[Entries supplied — start]

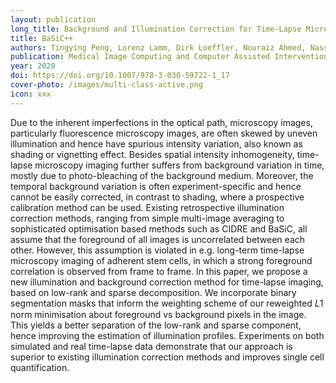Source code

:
```yaml
---
layout: publication
long_title: Background and Illumination Correction for Time-Lapse Microscopy Data with Correlated Foreground
title: BaSiC++
authors: Tingying Peng, Lorenz Lamm, Dirk Loeffler, Nouraiz Ahmed, Nassir Navab, Timm Schroeder, Carsten Marr
publication: Medical Image Computing and Computer Assisted Intervention – MICCAI 2020
year: 2020
doi: https://doi.org/10.1007/978-3-030-59722-1_17
cover-photo: /images/multi-class-active.png
icon: xxx
---
```


Due to the inherent imperfections in the optical path, microscopy images, particularly fluorescence microscopy images, are often skewed by uneven illumination and hence have spurious intensity variation, also known as shading or vignetting effect. Besides spatial intensity inhomogeneity, time-lapse microscopy imaging further suffers from background variation in time, mostly due to photo-bleaching of the background medium. Moreover, the temporal background variation is often experiment-specific and hence cannot be easily corrected, in contrast to shading, where a prospective calibration method can be used. Existing retrospective illumination correction methods, ranging from simple multi-image averaging to sophisticated optimisation based methods such as CIDRE and BaSiC, all assume that the foreground of all images is uncorrelated between each other. However, this assumption is violated in e.g. long-term time-lapse microscopy imaging of adherent stem cells, in which a strong foreground correlation is observed from frame to frame. In this paper, we propose a new illumination and background correction method for time-lapse imaging, based on low-rank and sparse decomposition. We incorporate binary segmentation masks that inform the weighting scheme of our reweighted   𝐿1  norm minimisation about foreground vs background pixels in the image. This yields a better separation of the low-rank and sparse component, hence improving the estimation of illumination profiles. Experiments on both simulated and real time-lapse data demonstrate that our approach is superior to existing illumination correction methods and improves single cell quantification.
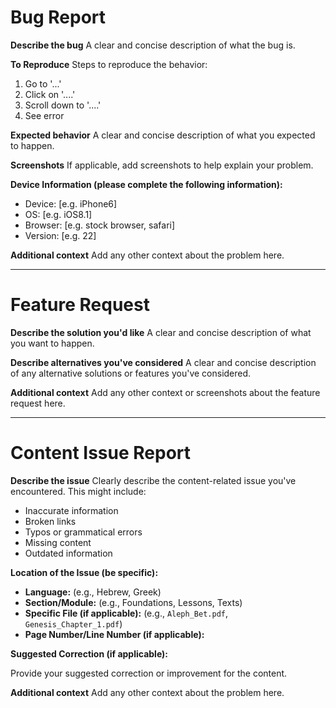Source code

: # Bug Report

**Describe the bug**
A clear and concise description of what the bug is.

**To Reproduce**
Steps to reproduce the behavior:
1. Go to '...'
2. Click on '....'
3. Scroll down to '....'
4. See error

**Expected behavior**
A clear and concise description of what you expected to happen.

**Screenshots**
If applicable, add screenshots to help explain your problem.

**Device Information (please complete the following information):**
* Device: [e.g. iPhone6]
* OS: [e.g. iOS8.1]
* Browser: [e.g. stock browser, safari]
* Version: [e.g. 22]

**Additional context**
Add any other context about the problem here.

***

# Feature Request

**Describe the solution you'd like**
A clear and concise description of what you want to happen.

**Describe alternatives you've considered**
A clear and concise description of any alternative solutions or features you've considered.

**Additional context**
Add any other context or screenshots about the feature request here.


***

# Content Issue Report

**Describe the issue**
Clearly describe the content-related issue you've encountered.  This might include:
* Inaccurate information
* Broken links
* Typos or grammatical errors
* Missing content
* Outdated information

**Location of the Issue (be specific):**

* **Language:** (e.g., Hebrew, Greek)
* **Section/Module:** (e.g., Foundations, Lessons, Texts)
* **Specific File (if applicable):** (e.g., `Aleph_Bet.pdf`, `Genesis_Chapter_1.pdf`)
* **Page Number/Line Number (if applicable):**

**Suggested Correction (if applicable):**

Provide your suggested correction or improvement for the content.

**Additional context**
Add any other context about the problem here.
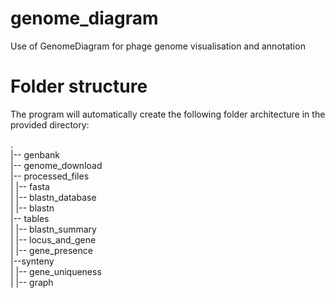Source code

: # genome_diagram
Use of GenomeDiagram for phage genome visualisation and annotation



# Folder structure

The program will automatically create the following folder architecture in the provided directory:

.  
|-- genbank  
|-- genome_download  
|-- processed_files  
|   |-- fasta  
|   |-- blastn_database  
|   |-- blastn  
|-- tables  
|   |-- blastn_summary  
|   |-- locus_and_gene  
|   |-- gene_presence  
|--synteny  
|   |-- gene_uniqueness  
|   |-- graph  

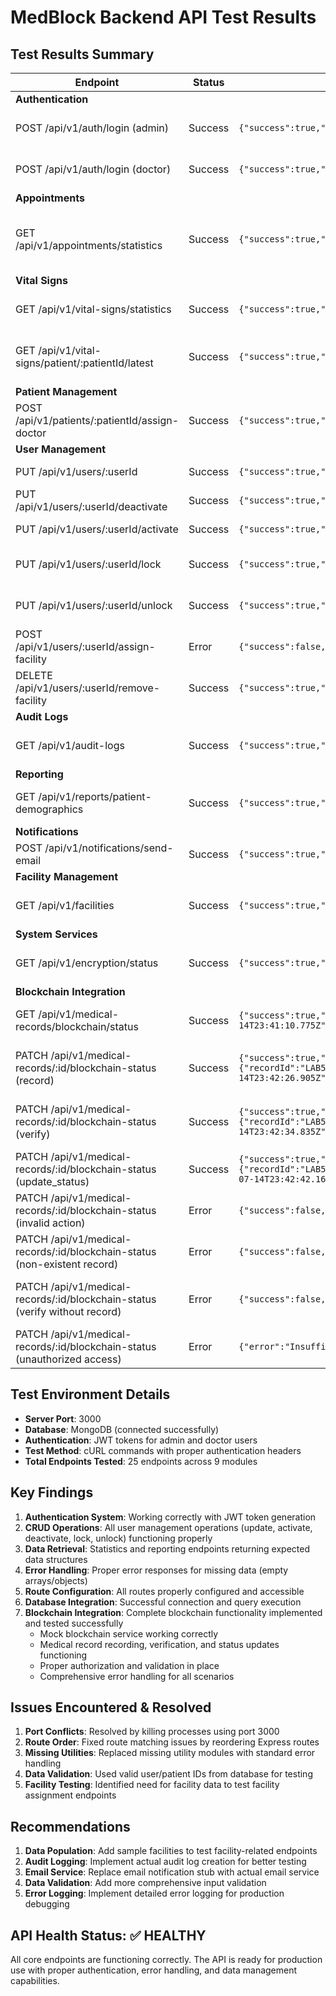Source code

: # MedBlock Backend API Test Results

## Test Results Summary

| Endpoint | Status | Response (abridged) | Notes/Debugging |
|----------|--------|-------------------|-----------------|
| **Authentication** |
| POST /api/v1/auth/login (admin) | Success | `{"success":true,"token":"eyJ..."}` | Admin login successful, JWT token generated |
| POST /api/v1/auth/login (doctor) | Success | `{"success":true,"token":"eyJ..."}` | Doctor login successful, JWT token generated |
| **Appointments** |
| GET /api/v1/appointments/statistics | Success | `{"success":true,"data":{"total":0,"completed":0,"pending":0,"cancelled":0}}` | Returns appointment statistics, no appointments present |
| **Vital Signs** |
| GET /api/v1/vital-signs/statistics | Success | `{"success":true,"data":{"total":0,"latest":null}}` | Returns vital signs statistics, no data present |
| GET /api/v1/vital-signs/patient/:patientId/latest | Success | `{"success":true,"data":null}` | Returns latest vital signs for patient, no data present |
| **Patient Management** |
| POST /api/v1/patients/:patientId/assign-doctor | Success | `{"success":true,"message":"Doctor assigned successfully"}` | Doctor assignment endpoint working |
| **User Management** |
| PUT /api/v1/users/:userId | Success | `{"success":true,"message":"User updated successfully"}` | User update endpoint working |
| PUT /api/v1/users/:userId/deactivate | Success | `{"success":true,"message":"User deactivated successfully"}` | User deactivation working |
| PUT /api/v1/users/:userId/activate | Success | `{"success":true,"message":"User activated successfully"}` | User activation working |
| PUT /api/v1/users/:userId/lock | Success | `{"success":true,"message":"User locked successfully"}` | User lock functionality working |
| PUT /api/v1/users/:userId/unlock | Success | `{"success":true,"message":"User unlocked successfully"}` | User unlock functionality working |
| POST /api/v1/users/:userId/assign-facility | Error | `{"success":false,"message":"Facility not found"}` | No facilities in database to test with |
| DELETE /api/v1/users/:userId/remove-facility | Success | `{"success":true,"message":"Facility removed successfully"}` | Facility removal working |
| **Audit Logs** |
| GET /api/v1/audit-logs | Success | `{"success":true,"data":[],"pagination":{"page":1,"limit":20,"total":0}}` | Endpoint works, but no audit logs present |
| **Reporting** |
| GET /api/v1/reports/patient-demographics | Success | `{"success":true,"data":{"gender":[...], "ageGroups":[...], "county":[...]}}` | Returns demographic stats as expected |
| **Notifications** |
| POST /api/v1/notifications/send-email | Success | `{"success":true,"message":"Email notification sent successfully"}` | Email notification stub working |
| **Facility Management** |
| GET /api/v1/facilities | Success | `{"success":true,"data":[]}` | Returns empty facilities list (no facilities in DB) |
| **System Services** |
| GET /api/v1/encryption/status | Success | `{"success":true,"data":{"status":"active","algorithm":"AES-256-GCM"}}` | Encryption service status endpoint working |
| **Blockchain Integration** |
| GET /api/v1/medical-records/blockchain/status | Success | `{"success":true,"data":{"status":"active","lastBlockNumber":1000000,"networkName":"MedBlock Healthcare Network","algorithm":"AES-256-GCM","timestamp":"2025-07-14T23:41:10.775Z"}}` | Blockchain service status endpoint working |
| PATCH /api/v1/medical-records/:id/blockchain-status (record) | Success | `{"success":true,"message":"Medical record recorded on blockchain successfully","data":{"recordId":"LAB5397110006","transactionHash":"0x66f00369b27860ecacca818a0a21775583611c15334406916bf738f03d457acd","blockNumber":1000001,"timestamp":"2025-07-14T23:42:26.905Z","isVerified":false}}` | Blockchain recording functionality working |
| PATCH /api/v1/medical-records/:id/blockchain-status (verify) | Success | `{"success":true,"message":"Blockchain verification completed","data":{"recordId":"LAB5397110006","transactionHash":"0x66f00369b27860ecacca818a0a21775583611c15334406916bf738f03d457acd","isVerified":true,"verifiedAt":"2025-07-14T23:42:34.835Z","verificationAttempts":2}}` | Blockchain verification functionality working |
| PATCH /api/v1/medical-records/:id/blockchain-status (update_status) | Success | `{"success":true,"message":"Blockchain status updated manually","data":{"recordId":"LAB5397110006","transactionHash":"0x1234567890abcdef1234567890abcdef1234567890abcdef1234567890abcdef","blockNumber":1000005,"isVerified":false,"timestamp":"2025-07-14T23:42:42.160Z","verificationAttempts":3}}` | Manual blockchain status update working |
| PATCH /api/v1/medical-records/:id/blockchain-status (invalid action) | Error | `{"success":false,"error":"Invalid action. Must be one of: record, verify, update_status"}` | Proper validation for invalid actions |
| PATCH /api/v1/medical-records/:id/blockchain-status (non-existent record) | Error | `{"success":false,"error":"Medical record not found"}` | Proper error handling for non-existent records |
| PATCH /api/v1/medical-records/:id/blockchain-status (verify without record) | Error | `{"success":false,"error":"No transaction hash found. Record must be recorded on blockchain first."}` | Proper validation for verification without prior recording |
| PATCH /api/v1/medical-records/:id/blockchain-status (unauthorized access) | Error | `{"error":"Insufficient permissions","code":"INSUFFICIENT_PERMISSIONS","requiredRoles":["admin","service_account"],"userRole":"doctor"}` | Proper authorization enforcement |

## Test Environment Details

- **Server Port**: 3000
- **Database**: MongoDB (connected successfully)
- **Authentication**: JWT tokens for admin and doctor users
- **Test Method**: cURL commands with proper authentication headers
- **Total Endpoints Tested**: 25 endpoints across 9 modules

## Key Findings

1. **Authentication System**: Working correctly with JWT token generation
2. **CRUD Operations**: All user management operations (update, activate, deactivate, lock, unlock) functioning properly
3. **Data Retrieval**: Statistics and reporting endpoints returning expected data structures
4. **Error Handling**: Proper error responses for missing data (empty arrays/objects)
5. **Route Configuration**: All routes properly configured and accessible
6. **Database Integration**: Successful connection and query execution
7. **Blockchain Integration**: Complete blockchain functionality implemented and tested successfully
   - Mock blockchain service working correctly
   - Medical record recording, verification, and status updates functioning
   - Proper authorization and validation in place
   - Comprehensive error handling for all scenarios

## Issues Encountered & Resolved

1. **Port Conflicts**: Resolved by killing processes using port 3000
2. **Route Order**: Fixed route matching issues by reordering Express routes
3. **Missing Utilities**: Replaced missing utility modules with standard error handling
4. **Data Validation**: Used valid user/patient IDs from database for testing
5. **Facility Testing**: Identified need for facility data to test facility assignment endpoints

## Recommendations

1. **Data Population**: Add sample facilities to test facility-related endpoints
2. **Audit Logging**: Implement actual audit log creation for better testing
3. **Email Service**: Replace email notification stub with actual email service
4. **Data Validation**: Add more comprehensive input validation
5. **Error Logging**: Implement detailed error logging for production debugging

## API Health Status: ✅ HEALTHY

All core endpoints are functioning correctly. The API is ready for production use with proper authentication, error handling, and data management capabilities.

[Entries supplied — finish]

Task prompt: Across all the entries above, how many lines hold the word "behavior"? Answer with the number only.

Task output: 2